Did you know that positivity is powerful enough to boost your health? A study conducted at Carnegie Mellon University shows positive emotions can improve our immunity systems. Participants in the study were purposely infected and quarantined for 5 days, and the results were incredible! Those that assessed to have higher positive emotions "were only half as likely to get sick, and if they did, they experienced milder symptoms and recovered twice as quickly as their more negatively affected classmates” (Lerner and Schlechter, 21.)
I’d like to share a personal experience. If you follow me on social media, then you’re aware I am passionate about my fitness journey. I've been training since February of 2021, and I;m quite obsessed with the results, constantly working towards more. Like many others in the fitness industry, I reached a plateau, which refers to a decrease in noticeable results.

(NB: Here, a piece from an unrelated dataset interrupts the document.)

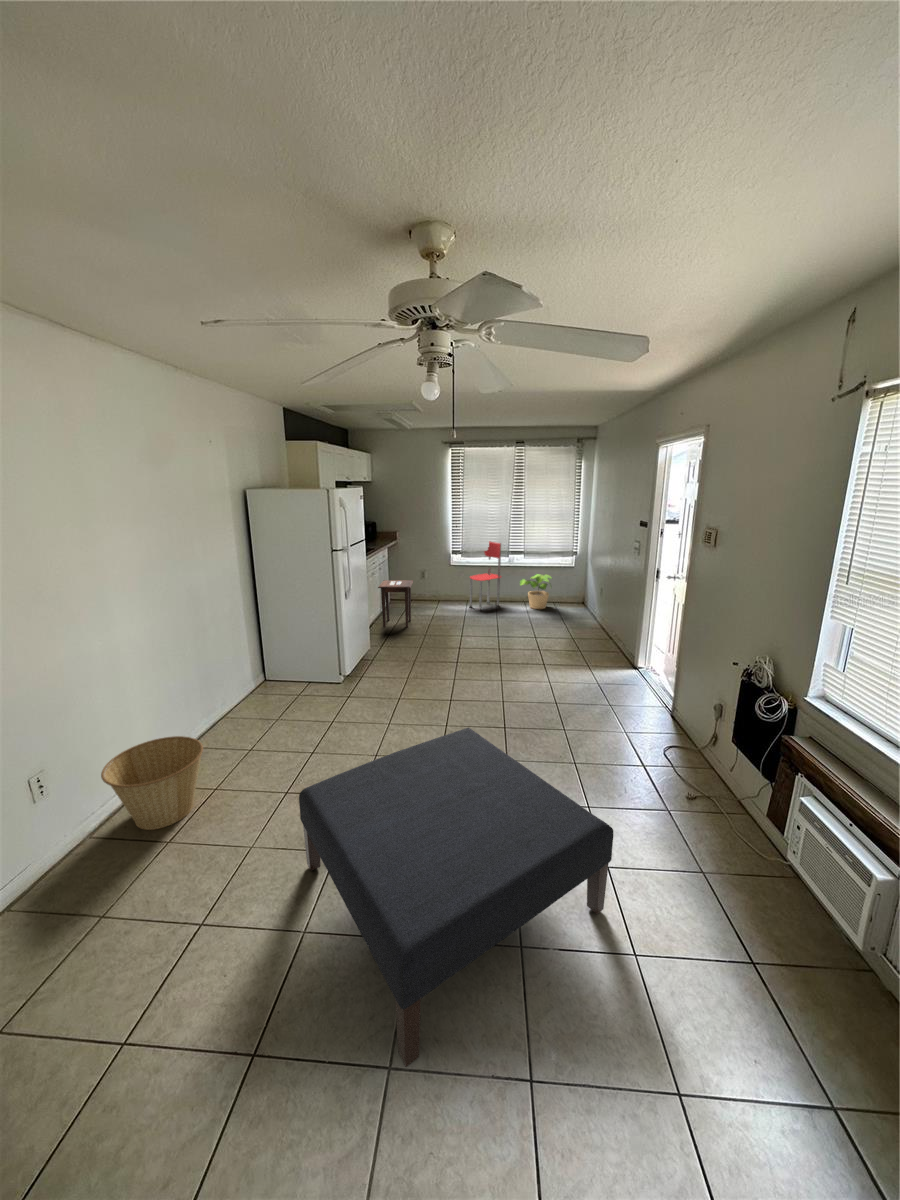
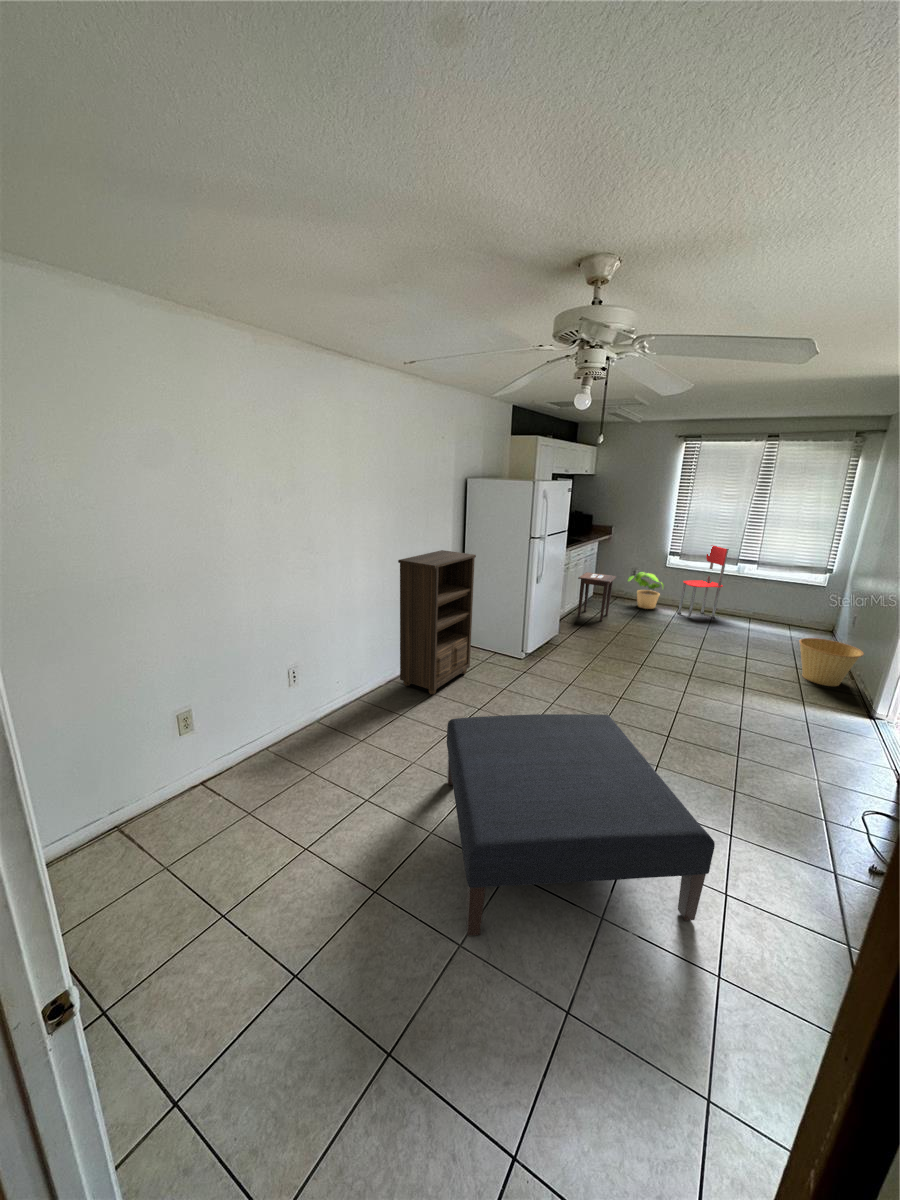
potted plant: present [520,574,551,609] -> present [628,572,664,609]
bookshelf: none [174,578,288,759] -> present [398,550,476,694]
basket: present [101,736,203,830] -> present [800,638,864,686]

I didn’t feel like I was progressing, and I couldn’t seem to lift past a specific weight anymore on my squats, deadlifts or bench press. In simple terms, I felt stuck.
One day, I was working out my leg muscles and attempting to lift 225 pounds. I kept pacing around, staring at the weights, and breathing hard. Someone at my gym noticed and walked up to me, telling me that I could easily lift that after seeing my previous set. I told them I didn’t think I could, and he said, with no hesitation, that my issue was my “weak mind.” I didn’t really understand the concept then, but now I’ve realized that it meant I had the physical strength required but not the mental capacity to believe in myself. It wasn’t a question of my physical strength but rather the state of my mind. I was setting myself up for failure by thinking and believing I was incapable. So what did I do next? I decided to take his comment to heart, believe in myself for a split second, and lifted those 225 pounds at my next gym session… six times! I hit a personal record for more repetitions than I thought possible at that time.
I will conclude with this; the key to success isn’t working hard for long hours until you mess up your sleep schedule, and become stressed and overwhelmed. The key to success is shifting your mentality to one of positivty and taking on the world with an attitude of happiness and gratitude.
I may not know you but for what it's worth, I believe in you. Now it’s your turn to believe in yourself too.